Among the lines of the material below, count those holding "left". Report the number by itself.
[MATERIAL PROVIDED — start]
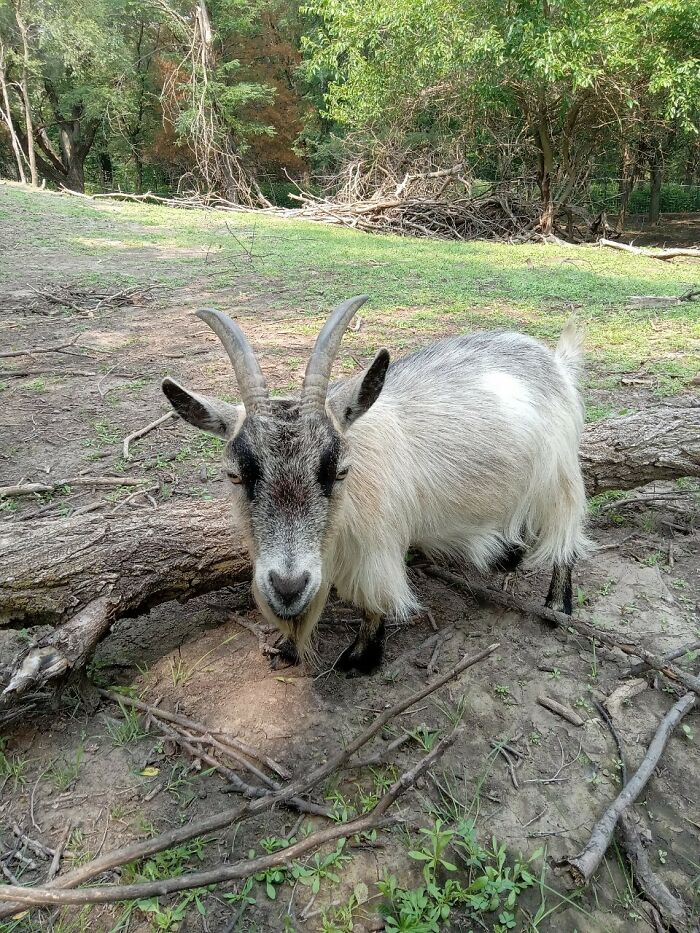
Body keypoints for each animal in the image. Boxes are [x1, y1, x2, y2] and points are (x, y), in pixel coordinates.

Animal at [162, 295, 589, 673]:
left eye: (339, 471)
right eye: (235, 475)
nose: (288, 587)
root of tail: (554, 360)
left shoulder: (377, 546)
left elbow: (375, 598)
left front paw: (361, 656)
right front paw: (285, 647)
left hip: (559, 472)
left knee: (566, 530)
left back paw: (556, 604)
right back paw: (506, 554)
[MATERIAL PROVIDED — finish]
• EXPECTED ANSWER: 7